◆ Consigna de trabajo 1: Enumera todos los instrumentos musicales que se mencionan en el relato sobre Smash en el Rastro.
◆ Consigna de trabajo 2: Prosigue el relato sobre Smash en el Rastro a partir de su última oración.

◆ Fragmento del documento:
———

31 de octubre de 2008
Si usted lo vio, no es privado (la columna del viernes de Javier)
Siempre estábamos tiesos y no era porque gastásemos mucho, era que ganábamos poco. Siempre gastábamos más de lo que ganábamos y eso era un problema sobre todo para el señor de la pensión al cual, su mujer seguía empujando y pegándole delante nuestra. Comíamos, de fiado, en una casa de comidas (Fuente del Berro) en la cual yo tenía crédito por haber sido cliente diario el año anterior con mi hermano y los estudiantes con los que convivía antes de mi destierro. Recuerdo que sumando todas las columnas de precios de la carta resultaban algo más de 300 pesetas y una comida buena salía por unas 30 pesetas. Una vez, después de unos días de mal comer, Silvio recibió un giro de 10.000 pesetas, lo que suponía un capitalito.
–Vamos a comer– dijo alguien
–Yo no pago necesidades. Si queréis compramos grifa y nos vamos en taxi a Picadilly – aclaró Silvio rotundo,
Un domingo fuimos al Rastro y conocimos a gente del mercadillo hippy que se ponía debajo de las escaleras, Henry llevaba el violín y con una guitarra y unos bongos que allí había, Julio no tardó en montar un concierto “unplugged”, la gente se empezó a juntar y visto desde las escaleras era un verdadero mogollón.
Smash, a veces, no se llevaba bien con los cables; pero acústicos eran la leche. Tocaron cosas suyas, “The times they are a changin’”, la versión de “Teach your children” fue antológica y causó el delirio de una verdadera multitud coreándola. Estaba claro que tenían gancho, que desparramaban buen rollo. La sorpresa fue cuando las chicas de los tenderetes nos dieron el dinero que habían recaudado, sin que lo supiéramos, para nosotros. Pasamos el domingo juntos y hubo mucho rollo, armonía y buenas vibraciones, quedamos para el próximo domingo y con un vacilón enorme regresamos a nuestra pensión en los tejados de Madrid.
Al domingo siguiente, estando la actuación en su mejor momento, (quizás cuando Julio cantaba “The times they are a changin’”), la policía bajó por las escaleras y fuimos disueltos, nosotros y los espectadores, a empujones y con un enorme corte de rollo. Y es lo que yo digo siempre: ”las actuaciones no se deben cortar nunca”. Las de Smash en el Rastro se cortaron para siempre.

———

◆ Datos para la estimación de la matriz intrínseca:
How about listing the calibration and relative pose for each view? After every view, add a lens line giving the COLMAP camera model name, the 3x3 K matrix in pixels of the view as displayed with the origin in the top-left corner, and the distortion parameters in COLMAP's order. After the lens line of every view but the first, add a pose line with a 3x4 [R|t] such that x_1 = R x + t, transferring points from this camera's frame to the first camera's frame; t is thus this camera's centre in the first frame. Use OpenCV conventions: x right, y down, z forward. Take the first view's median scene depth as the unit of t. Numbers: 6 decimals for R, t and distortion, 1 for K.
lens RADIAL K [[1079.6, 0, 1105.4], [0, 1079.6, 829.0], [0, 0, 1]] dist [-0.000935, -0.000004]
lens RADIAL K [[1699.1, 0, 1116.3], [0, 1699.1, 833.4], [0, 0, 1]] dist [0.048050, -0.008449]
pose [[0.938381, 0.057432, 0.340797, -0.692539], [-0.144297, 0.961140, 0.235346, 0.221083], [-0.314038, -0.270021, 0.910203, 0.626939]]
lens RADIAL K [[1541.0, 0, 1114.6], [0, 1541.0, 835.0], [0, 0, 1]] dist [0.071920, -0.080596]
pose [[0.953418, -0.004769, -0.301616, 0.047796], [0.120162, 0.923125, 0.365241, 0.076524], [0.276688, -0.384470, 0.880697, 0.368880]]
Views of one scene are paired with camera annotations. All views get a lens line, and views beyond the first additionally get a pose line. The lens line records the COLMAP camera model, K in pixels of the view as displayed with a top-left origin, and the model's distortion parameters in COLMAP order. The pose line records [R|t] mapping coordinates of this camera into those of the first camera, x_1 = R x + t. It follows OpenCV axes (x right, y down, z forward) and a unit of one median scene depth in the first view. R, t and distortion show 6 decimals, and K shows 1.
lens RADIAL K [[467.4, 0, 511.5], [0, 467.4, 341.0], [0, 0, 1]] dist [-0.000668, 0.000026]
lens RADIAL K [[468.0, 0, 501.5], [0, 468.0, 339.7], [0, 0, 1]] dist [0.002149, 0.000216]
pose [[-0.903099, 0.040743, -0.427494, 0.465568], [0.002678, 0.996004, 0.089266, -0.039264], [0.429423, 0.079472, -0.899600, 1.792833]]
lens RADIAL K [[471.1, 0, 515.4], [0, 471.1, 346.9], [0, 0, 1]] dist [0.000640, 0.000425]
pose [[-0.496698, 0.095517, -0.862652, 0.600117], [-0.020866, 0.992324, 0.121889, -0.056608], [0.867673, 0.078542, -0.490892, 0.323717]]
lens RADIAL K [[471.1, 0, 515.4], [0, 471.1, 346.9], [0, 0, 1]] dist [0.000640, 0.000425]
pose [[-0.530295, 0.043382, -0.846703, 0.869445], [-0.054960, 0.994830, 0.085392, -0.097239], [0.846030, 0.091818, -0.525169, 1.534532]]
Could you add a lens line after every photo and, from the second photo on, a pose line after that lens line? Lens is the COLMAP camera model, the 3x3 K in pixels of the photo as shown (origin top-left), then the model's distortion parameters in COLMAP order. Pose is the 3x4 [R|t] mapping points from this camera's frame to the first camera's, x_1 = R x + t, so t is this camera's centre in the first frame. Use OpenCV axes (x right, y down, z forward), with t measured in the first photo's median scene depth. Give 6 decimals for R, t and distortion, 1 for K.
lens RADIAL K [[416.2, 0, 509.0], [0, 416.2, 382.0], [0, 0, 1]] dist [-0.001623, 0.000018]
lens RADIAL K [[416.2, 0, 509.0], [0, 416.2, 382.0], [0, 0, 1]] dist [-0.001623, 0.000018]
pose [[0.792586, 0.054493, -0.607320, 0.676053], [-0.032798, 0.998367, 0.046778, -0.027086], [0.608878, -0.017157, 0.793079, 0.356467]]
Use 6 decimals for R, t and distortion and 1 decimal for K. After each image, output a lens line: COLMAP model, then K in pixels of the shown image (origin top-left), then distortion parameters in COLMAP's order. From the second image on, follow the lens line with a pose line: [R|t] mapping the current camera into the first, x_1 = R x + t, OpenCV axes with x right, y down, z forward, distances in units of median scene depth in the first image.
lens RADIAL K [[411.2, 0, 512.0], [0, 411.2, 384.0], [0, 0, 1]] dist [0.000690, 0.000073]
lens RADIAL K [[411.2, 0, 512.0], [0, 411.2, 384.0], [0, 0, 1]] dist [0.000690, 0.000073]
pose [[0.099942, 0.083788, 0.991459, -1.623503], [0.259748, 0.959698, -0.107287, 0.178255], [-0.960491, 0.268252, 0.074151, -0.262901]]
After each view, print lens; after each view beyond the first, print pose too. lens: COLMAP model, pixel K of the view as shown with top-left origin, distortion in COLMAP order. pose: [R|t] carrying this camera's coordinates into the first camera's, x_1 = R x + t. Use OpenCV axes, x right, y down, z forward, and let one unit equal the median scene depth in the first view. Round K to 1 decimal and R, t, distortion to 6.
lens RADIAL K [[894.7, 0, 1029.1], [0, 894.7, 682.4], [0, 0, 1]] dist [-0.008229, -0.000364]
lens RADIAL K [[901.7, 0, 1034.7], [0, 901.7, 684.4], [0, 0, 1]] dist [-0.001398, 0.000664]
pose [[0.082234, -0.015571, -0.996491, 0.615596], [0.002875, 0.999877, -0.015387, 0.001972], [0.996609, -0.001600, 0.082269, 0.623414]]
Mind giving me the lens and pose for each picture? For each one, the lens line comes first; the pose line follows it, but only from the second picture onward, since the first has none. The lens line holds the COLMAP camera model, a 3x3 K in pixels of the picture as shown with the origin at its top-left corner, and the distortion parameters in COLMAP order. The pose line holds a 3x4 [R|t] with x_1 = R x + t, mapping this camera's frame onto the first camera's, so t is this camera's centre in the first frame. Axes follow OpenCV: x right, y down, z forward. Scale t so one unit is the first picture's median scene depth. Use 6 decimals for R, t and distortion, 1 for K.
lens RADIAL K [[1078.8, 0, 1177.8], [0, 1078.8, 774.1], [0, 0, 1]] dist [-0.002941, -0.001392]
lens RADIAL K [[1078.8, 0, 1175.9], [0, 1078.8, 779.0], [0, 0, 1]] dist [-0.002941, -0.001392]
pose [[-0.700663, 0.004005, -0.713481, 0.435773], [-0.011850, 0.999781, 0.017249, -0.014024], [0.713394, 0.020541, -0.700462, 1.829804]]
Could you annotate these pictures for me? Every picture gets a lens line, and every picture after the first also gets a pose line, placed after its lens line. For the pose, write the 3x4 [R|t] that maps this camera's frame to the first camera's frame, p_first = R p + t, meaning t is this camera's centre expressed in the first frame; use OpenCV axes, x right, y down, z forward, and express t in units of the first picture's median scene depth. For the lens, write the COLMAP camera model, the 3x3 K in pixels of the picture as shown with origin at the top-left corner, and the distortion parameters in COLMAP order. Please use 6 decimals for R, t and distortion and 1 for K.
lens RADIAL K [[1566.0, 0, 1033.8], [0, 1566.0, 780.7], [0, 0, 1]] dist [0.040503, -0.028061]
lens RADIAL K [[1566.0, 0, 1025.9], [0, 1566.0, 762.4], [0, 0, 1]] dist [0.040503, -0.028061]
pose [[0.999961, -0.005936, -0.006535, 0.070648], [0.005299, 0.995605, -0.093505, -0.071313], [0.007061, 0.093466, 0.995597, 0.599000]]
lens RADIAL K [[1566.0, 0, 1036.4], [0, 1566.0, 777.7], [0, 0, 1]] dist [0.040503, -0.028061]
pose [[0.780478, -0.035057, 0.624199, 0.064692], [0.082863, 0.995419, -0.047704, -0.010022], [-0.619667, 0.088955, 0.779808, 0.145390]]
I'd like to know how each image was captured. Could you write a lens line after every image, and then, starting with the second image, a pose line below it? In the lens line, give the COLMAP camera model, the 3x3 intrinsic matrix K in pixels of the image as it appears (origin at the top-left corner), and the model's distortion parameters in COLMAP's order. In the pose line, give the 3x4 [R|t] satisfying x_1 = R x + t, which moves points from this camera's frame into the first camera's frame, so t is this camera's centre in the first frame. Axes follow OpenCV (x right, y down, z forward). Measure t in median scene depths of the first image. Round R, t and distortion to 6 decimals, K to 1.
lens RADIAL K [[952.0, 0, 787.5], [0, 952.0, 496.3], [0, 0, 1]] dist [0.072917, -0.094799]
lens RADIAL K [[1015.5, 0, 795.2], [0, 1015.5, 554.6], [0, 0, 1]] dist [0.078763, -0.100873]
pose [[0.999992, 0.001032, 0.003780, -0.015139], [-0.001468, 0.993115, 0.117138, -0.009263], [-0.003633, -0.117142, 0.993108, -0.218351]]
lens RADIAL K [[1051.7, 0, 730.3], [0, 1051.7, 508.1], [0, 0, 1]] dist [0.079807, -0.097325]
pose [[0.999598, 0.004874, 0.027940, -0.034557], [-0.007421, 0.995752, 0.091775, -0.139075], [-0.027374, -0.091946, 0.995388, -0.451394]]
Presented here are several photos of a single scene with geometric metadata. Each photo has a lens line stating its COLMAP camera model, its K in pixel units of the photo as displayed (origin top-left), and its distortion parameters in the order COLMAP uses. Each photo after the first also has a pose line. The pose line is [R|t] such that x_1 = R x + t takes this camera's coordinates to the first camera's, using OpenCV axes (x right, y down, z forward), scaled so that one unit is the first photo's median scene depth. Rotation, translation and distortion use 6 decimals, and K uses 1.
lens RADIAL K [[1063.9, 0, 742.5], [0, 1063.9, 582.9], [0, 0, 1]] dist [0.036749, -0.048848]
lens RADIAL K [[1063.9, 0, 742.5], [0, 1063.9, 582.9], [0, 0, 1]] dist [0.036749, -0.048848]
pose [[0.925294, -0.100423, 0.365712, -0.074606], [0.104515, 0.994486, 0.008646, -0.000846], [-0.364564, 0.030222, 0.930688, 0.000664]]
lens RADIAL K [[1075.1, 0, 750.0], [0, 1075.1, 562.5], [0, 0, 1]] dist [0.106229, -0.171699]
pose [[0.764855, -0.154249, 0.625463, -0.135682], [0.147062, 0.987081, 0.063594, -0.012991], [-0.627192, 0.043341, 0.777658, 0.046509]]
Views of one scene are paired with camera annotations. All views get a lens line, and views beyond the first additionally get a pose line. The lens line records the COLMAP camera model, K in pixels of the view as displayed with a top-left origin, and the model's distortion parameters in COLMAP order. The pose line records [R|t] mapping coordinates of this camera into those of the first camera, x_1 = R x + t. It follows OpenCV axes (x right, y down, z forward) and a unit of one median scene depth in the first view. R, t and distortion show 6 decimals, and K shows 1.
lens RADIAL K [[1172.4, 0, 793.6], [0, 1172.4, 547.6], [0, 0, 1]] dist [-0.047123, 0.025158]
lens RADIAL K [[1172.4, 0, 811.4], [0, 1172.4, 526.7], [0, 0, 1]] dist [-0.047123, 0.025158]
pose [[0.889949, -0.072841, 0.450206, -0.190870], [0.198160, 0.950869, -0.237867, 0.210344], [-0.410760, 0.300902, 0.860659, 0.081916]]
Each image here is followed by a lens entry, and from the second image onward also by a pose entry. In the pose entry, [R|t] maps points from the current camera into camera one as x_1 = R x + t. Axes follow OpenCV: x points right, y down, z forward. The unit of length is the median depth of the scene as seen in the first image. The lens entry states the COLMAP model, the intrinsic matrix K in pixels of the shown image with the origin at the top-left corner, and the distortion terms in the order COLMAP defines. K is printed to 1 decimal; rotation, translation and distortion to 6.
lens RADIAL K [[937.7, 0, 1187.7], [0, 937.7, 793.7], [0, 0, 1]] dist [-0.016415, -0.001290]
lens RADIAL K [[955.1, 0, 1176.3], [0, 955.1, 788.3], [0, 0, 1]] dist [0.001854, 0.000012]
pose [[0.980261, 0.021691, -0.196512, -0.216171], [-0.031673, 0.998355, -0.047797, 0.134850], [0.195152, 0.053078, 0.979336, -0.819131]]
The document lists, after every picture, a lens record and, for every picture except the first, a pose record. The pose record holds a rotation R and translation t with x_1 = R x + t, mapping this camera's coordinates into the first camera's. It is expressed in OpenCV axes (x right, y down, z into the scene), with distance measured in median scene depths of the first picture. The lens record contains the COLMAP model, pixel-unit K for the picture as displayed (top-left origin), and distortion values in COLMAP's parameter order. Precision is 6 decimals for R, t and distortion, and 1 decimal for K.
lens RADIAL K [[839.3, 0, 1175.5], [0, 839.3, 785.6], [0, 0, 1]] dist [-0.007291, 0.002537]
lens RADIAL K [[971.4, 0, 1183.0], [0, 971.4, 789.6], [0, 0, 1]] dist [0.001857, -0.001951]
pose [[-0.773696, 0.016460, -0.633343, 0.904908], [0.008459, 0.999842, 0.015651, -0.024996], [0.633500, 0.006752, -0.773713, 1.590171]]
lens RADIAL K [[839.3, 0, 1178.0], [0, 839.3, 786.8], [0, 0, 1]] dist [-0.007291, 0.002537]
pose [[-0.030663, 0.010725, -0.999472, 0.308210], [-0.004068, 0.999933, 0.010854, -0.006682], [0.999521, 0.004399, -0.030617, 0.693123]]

———

◆ Respuesta 1: En el relato se mencionan el violín, la guitarra y los bongos.

◆ Respuesta 2:
Así que otra vez sin dinero y sin poder pagar la pensión. La dueña ya abusaba de su marido y la situación se hacía insostenible, Julio se había bajado a una habitación legal con su mujer Margarita (tremenda fan de los Beatles), que había llegado de Sevilla con algo de dinero y estaban mejor vistos por la patrona. Silvio se mudó a otra porque llegaba su novia Carolina (rica heredera británica y hippy total), pero Henry, Antoñito, nuestro amigo Manolo y yo no teníamos un duro. El dueño nos lloraba para que nos fuéramos.
Las primeras lluvias del otoño llegaron y Madrid perdía amabilidad, mientras el núcleo de las buhardillas se dispersaba. Tieso como estaba fui a pedirle dinero a Gonzalo y mientras estaba en la casa llamaron al timbre, mi hermano abrió y volviendo por el largo pasillo me dice:
–Javier, es la policía, pregunta por ti.
-(en voz baja) Pues diles que no estoy.
–Ya he dicho que sales.
–¡Ojú tío!… vamos a ver– contesté preocupado y muy asustado mientras iba hacia la puerta donde estaba el inspector, con dos “señores” más.
-(Amigable) Hombre, Javier, tiempo sin vernos.
-(Cortadísimo) Ya, claro.
–Venimos a buscarte, queremos hablar contigo.
-….Pues…… yo……… ahora estoy ocupado…..estoy hablando con mi hermano porque me voy esta tarde para Sevilla.
-(Serio) Venga, déjate de tonterías, acompáñanos.
-(Serio) ¿Adonde voy a ir yo, hombre? ¿Qué quiere usted?
-(En serio y llevándome) ¡Venga, venga, vamos!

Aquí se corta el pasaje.